Commission Nationale Informatique et Libertés - Décret du 25 mars 2007
Des droits informatique et libertés renforcés et plus simples à exercer



La CNIL informe qu'un nouveau décret d’application de la loi « informatique et libertés » est paru au Journal Officiel le 27 mars 2007. Il précise notamment les obligations des responsables de fichiers et les droits des personnes. Le décret du 25 mars 2007 définit de nouvelles garanties "informatique et libertés" au bénéfice des citoyens.


# Une information préalable et claire

Lors de la collecte de leurs données, les personnes doivent être informées de l’identité du responsable du fichier, de la finalité de ce fichier, des destinataires des données et de leurs droits d’opposition, d’accès et de rectification.

Cette information doit désormais être délivrée quel que soit le support utilisé (questionnaire écrit, par téléphone, par voie d’affichage dans un bureau, etc.) et de manière lisible.

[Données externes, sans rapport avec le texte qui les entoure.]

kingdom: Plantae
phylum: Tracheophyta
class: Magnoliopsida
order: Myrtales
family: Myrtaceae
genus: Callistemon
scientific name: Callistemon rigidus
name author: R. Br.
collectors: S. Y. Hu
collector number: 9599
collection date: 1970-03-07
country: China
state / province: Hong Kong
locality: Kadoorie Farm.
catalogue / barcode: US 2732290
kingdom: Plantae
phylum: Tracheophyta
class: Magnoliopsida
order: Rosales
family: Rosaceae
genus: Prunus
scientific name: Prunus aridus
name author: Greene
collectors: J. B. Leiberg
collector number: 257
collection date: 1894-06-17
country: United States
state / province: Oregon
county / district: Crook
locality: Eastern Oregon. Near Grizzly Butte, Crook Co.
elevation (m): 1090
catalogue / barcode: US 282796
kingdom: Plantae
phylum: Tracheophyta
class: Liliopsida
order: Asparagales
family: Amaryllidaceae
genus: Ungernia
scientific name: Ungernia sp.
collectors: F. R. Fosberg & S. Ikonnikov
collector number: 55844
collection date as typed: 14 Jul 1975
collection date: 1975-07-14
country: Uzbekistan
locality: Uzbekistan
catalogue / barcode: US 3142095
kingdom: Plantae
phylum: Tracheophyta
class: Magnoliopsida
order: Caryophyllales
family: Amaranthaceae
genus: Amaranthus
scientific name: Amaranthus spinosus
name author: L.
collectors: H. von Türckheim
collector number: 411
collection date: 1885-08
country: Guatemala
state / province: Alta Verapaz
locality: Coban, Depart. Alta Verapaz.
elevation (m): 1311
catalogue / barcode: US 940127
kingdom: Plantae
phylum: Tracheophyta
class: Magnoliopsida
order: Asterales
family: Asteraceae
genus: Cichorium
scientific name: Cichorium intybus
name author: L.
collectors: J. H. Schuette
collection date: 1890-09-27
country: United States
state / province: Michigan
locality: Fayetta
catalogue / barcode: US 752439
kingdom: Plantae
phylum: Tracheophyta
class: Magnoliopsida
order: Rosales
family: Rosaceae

Cette information pourra être envoyée à la personne par voie électronique, avec son accord.

# Le respect du droit d’opposition

Les personnes doivent être en mesure de s’opposer à l’utilisation commerciale de leurs données avant la validation d’une commande ou la signature d’un contrat. En pratique, la CNIL estime qu’une case à cocher doit désormais figurer sur tout support de collecte écrit. Il n’est plus possible de faire simplement figurer une mention d’information au sein des conditions générales.

Lorsqu’une personne exerce son droit d’opposition, l’organisme doit en informer toutes les sociétés auxquelles il avait déjà transmis des données concernant cette personne.

# La possibilité d’exercer ses droits sur place ou à distance

Les droits d’opposition, d’accès aux données et de rectification peuvent s’exercer, après justification de son identité, sur place (dans une agence bancaire, par exemple) ou à distance (par courrier postal, par exemple). La personne qui les exerce peut se faire assister par toute personne de son choix (avocat, témoin, etc.) ou se faire représenter à l’aide d’un mandat.

Le responsable du fichier ne peut s’opposer à l’exercice du droit d’accès sur place que s’il est dans l’impossibilité d’y répondre (par exemple, parce qu’il n’y a pas d’accueil du public).

# Une réponse rapide et motivée

Lorsqu’une personne exerce ses droits d’opposition, d’accès ou de rectification, elle doit obtenir une réponse rapide (immédiate lorsque les droits sont exercés sur place), et dans le délai maximum de deux mois. En cas de refus, la décision doit être motivée et indiquer les voies et délais de recours.

La personne qui exerce ses droits sur place peut obtenir immédiatement une copie des données consultées. Dans tous les cas, le responsable du fichier devra veiller à protéger les données concernant des tiers (si des informations concernant d’autres personnes apparaissent sur le document, elles devront être masquées).

La CNIL veillera à ce que ces nouvelles dispositions soient pleinement respectées par les responsables de fichiers, dans le cadre de sa mission de conseil et de contrôle et au travers des plaintes que les citoyens pourront lui adresser.